One person told 10TV that Cambridge used to be a dead city, until the oil and gas industry came calling.

Cambridge is seeing a resurrection, and a lot of people are thanking the oil and gas industry. City leaders say fracking took their town from bust to boom.

The Guernsey County Recorder’s Office has stayed busy with a cross country crowd of visitors.

It includes people from New Hampshire, Michigan and Texas.

They are at the Recorder’s Office to research titles for the oil and gas industry. They are looking for land that might be available for fracking.

“Some of these wells, they’re drilling are world class wells,” says Jon Hudson, owner of Appalachian Well Surveys.

“There's a lot of areas of Ohio that say they're in the center of the Utica shale play. We're in the heart of it here,” said Jo Sexton, Cambridge Area Chamber of Commerce President.

Sexton says people are leasing their land for sometimes $5,100 an acre.

“So yes, there are a lot of new millionaires in our county,” said Sexton.

And they're not the only ones feeling it. Mayor Tom Orr took us to a hilltop to show us growth.

“You see the new construction here, the hotel on the hill this one has been totally redone inside and out and all around,” said Mayor Tom Orr.

It includes six new hotels.

“They tell us the gas and oil boom is coming and they want to be able to have enough room for all these folks,” said Orr.

“We probalby have an extra 20,000 people running around the county right now,” added Sexton.

If they're not staying in hotel rooms, they're renting homes. Some rentals are going for thousands a month.
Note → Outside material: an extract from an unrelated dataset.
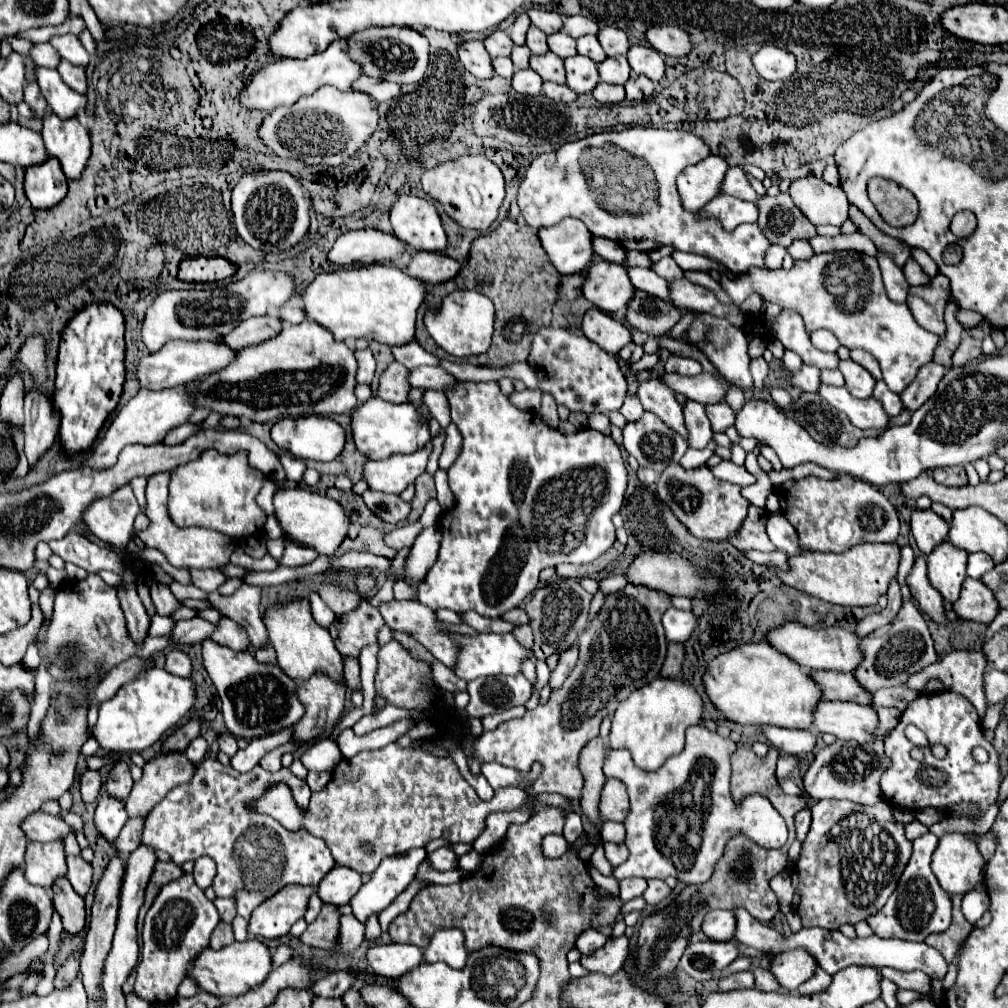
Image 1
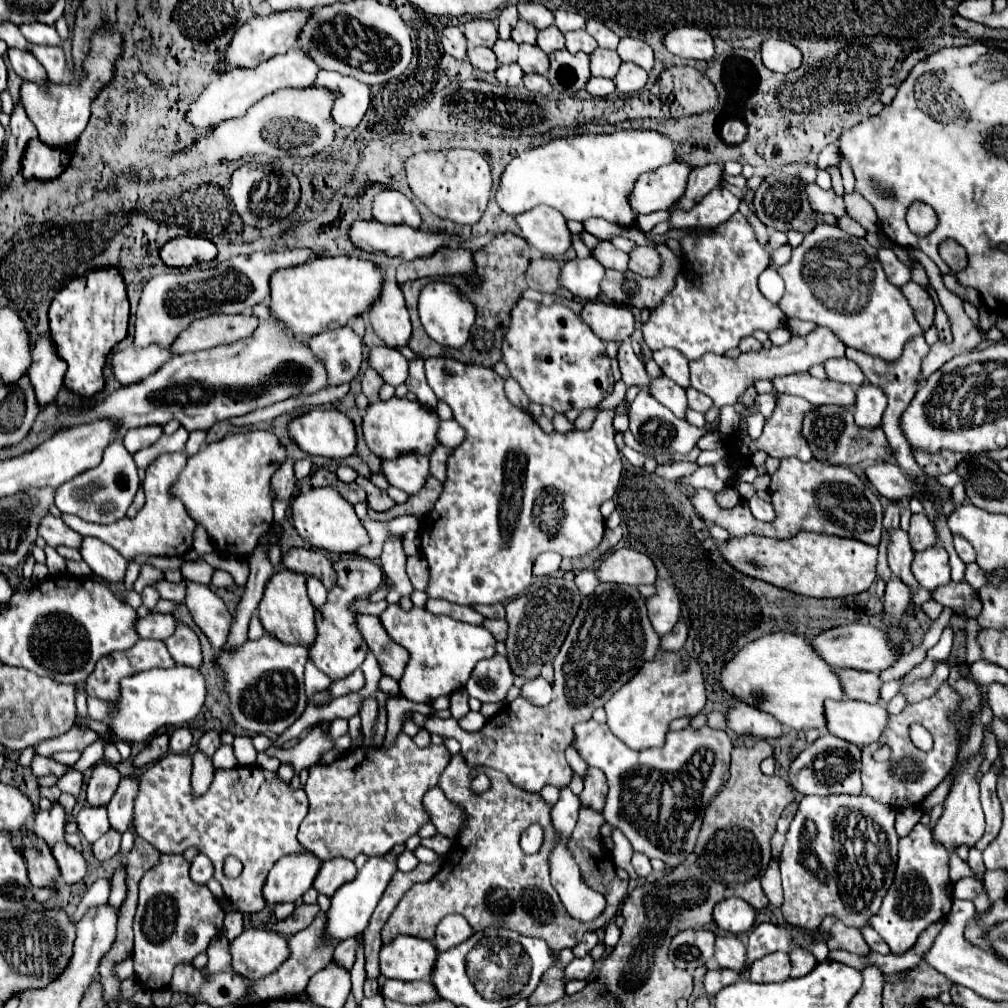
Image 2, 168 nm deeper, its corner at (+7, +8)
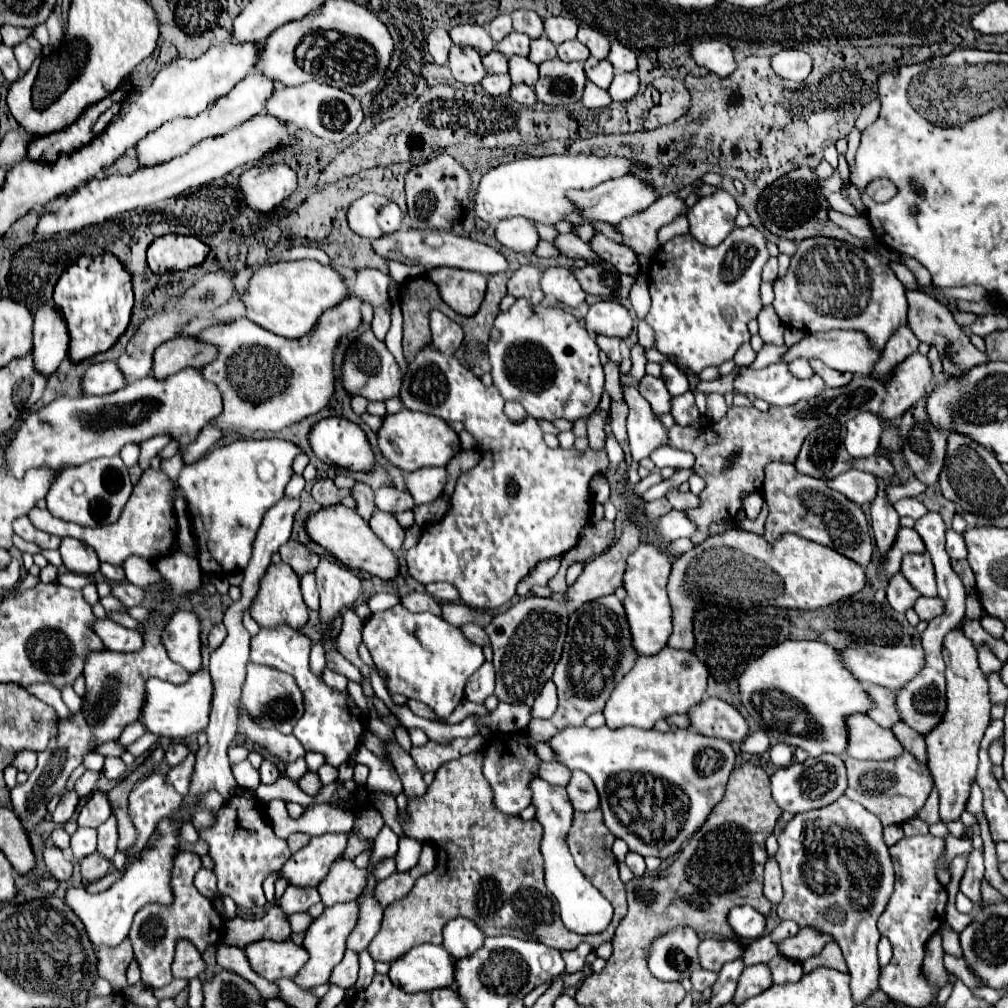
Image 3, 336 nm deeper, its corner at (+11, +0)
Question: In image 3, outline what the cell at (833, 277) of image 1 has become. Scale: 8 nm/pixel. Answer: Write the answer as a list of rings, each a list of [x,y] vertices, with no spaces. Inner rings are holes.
[[[807,238],[807,240],[801,240],[799,246],[797,246],[797,252],[793,254],[791,258],[791,266],[787,270],[787,274],[783,278],[779,278],[775,282],[775,300],[773,300],[773,308],[779,316],[779,320],[783,324],[791,324],[793,328],[799,328],[799,330],[809,330],[809,332],[827,332],[827,330],[833,330],[833,328],[841,328],[841,330],[859,330],[859,332],[865,332],[865,336],[869,338],[869,342],[873,344],[873,348],[877,350],[883,350],[889,336],[893,336],[893,332],[901,326],[901,324],[907,324],[907,300],[905,300],[905,286],[897,280],[897,276],[893,274],[893,270],[887,266],[887,260],[865,250],[865,248],[857,248],[853,244],[847,244],[847,242],[841,242],[841,240],[835,240],[835,238]]]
All those extra people are also doing business in town, including dining at local restaurants.

It's a turnaround for Cambridge, and it extends to young people.

Mike Whitson, Executive Dean of the Cambridge Campus at Zane State College, says more students are looking into programs like welding. The campus has its own land lab which is working to provide a skilled work force.

“We just can't meet the demand,” said Whitson.

He says the industry really needs people with CDLs and welders.

Zane State’s welding program has seen a student increase of 31 percent.